Juliet Burke recently moved from Maine to North Carolina. A brain tumor survivor, the disabled 68-year-old lives in affordable senior housing in West Asheville on an income of $650 per month.
Knowing that she would need a photo ID to vote in North Carolina, Burke asked a friend to drive her to the Department of Motor Vehicles office on Patton Avenue on Feb. 10. She had with her a Maine driver’s license, social security card and North Carolina Medicaid card, but was told that she needed a document showing her full middle name rather than the initial “M” (for Marie).

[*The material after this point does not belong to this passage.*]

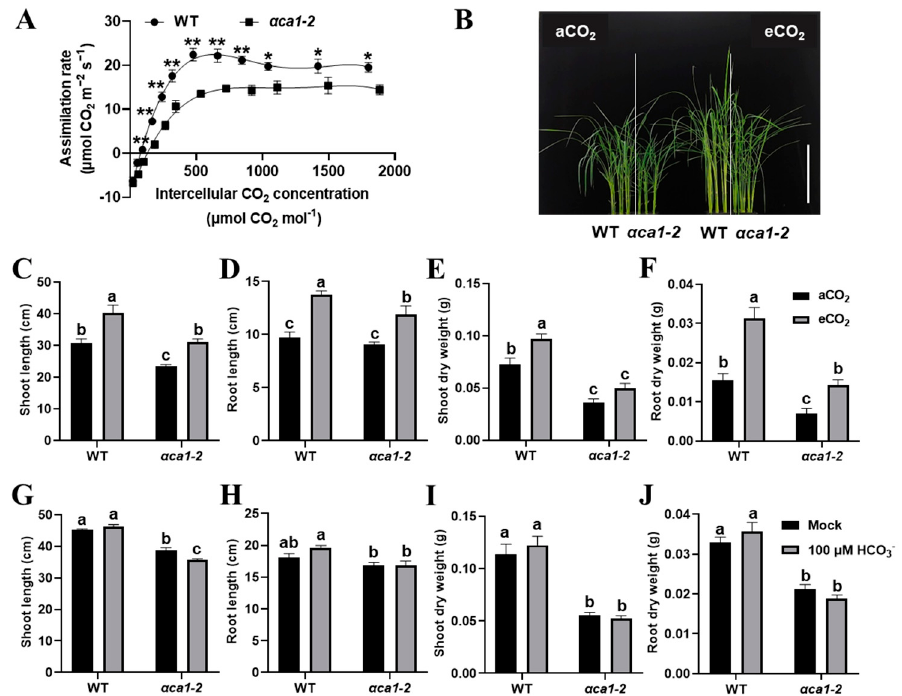
Figure 7. The distinct responses of α ca1-2 growth to elevated CO 2 and HCO 3 − treatments. ( A ) The CO 2 response curve of WT and α ca1-2 . The first expanded leaf of 2-week-old seedlings was measured. All values are shown as means ± SEM determined via Student’s t -test, where * p < 0.05, ** p < 0.01, no asterisk indicates no significant difference, and n ≥ 9. ( B ) The representative image of WT and α ca1-2 seedlings under aCO 2 and eCO 2 conditions. Scale bar: 15 cm. ( C – F ) The plant growth of WT and α ca1-2 under aCO 2 and eCO 2 conditions. ( C ) Shoot length; ( D ) root length; ( E ) dry weight of shoot; ( F ) dry weight of root. After germination, seedlings were cultured under aCO 2 and eCO 2 for 2 weeks. aCO 2 —ambient CO 2 , 400 ppm; eCO 2 —elevated CO 2 , 1000 ppm. ( G – J ) The plant growth of WT and α ca1-2 after 100 µM NaHCO 3 treatment. ( G ) Shoot length; ( H ) root length; ( I ) dry weight of shoot; ( J ) dry weight of root. One-week-old seedlings were treated with or without 100 µM of NaHCO 3 for two weeks. Values are shown as means ± SEM in ( C – J ) determined via two-way ANOVA, where di ff erent le tt ers indicate a signi fi cant di ff erence, p < 0.05, and n ≥ 20.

“Because I didn’t have anything that the DMV said I needed to have, like a birth certificate, divorce decree, income tax or W-2 forms stating what the M stood for, I was refused a picture ID,” wrote Burke in a statement.
Burke continued: “I showed them my checks and said the only piece of ID I had that had my full name was a Discover Credit Card and was told by the woman at DMV that it was no good.”
Though the office was empty, Burke reports that she was offered no further advice about getting a photo I.D. She left without accomplishing her errand.
Senior suffrage advocate Ann Butzner connected with Burke and drove her to the polling location at the Asheville Outlets on Monday, March 7. Burke requested an absentee ballot, which does not require a photo I.D. After some confusing interactions with a poll worker, Butzner says, Burke was directed to the help desk, where she eventually received a regular ballot based on the documentation she presented.
“It was a confusing experience,” Butzner says. “And after all that, she still doesn’t have a photo ID.” Butzner is working to coordinate a time to take Burke back to the DMV office for another shot at obtaining a photo ID.
An earlier version of this story incorrectly reported that Burke voted at the Buncombe County Board of Elections office on McDowell Street. She actually voted at the polling location at the Asheville Outlets at 800 Brevard Rd. The story has been updated.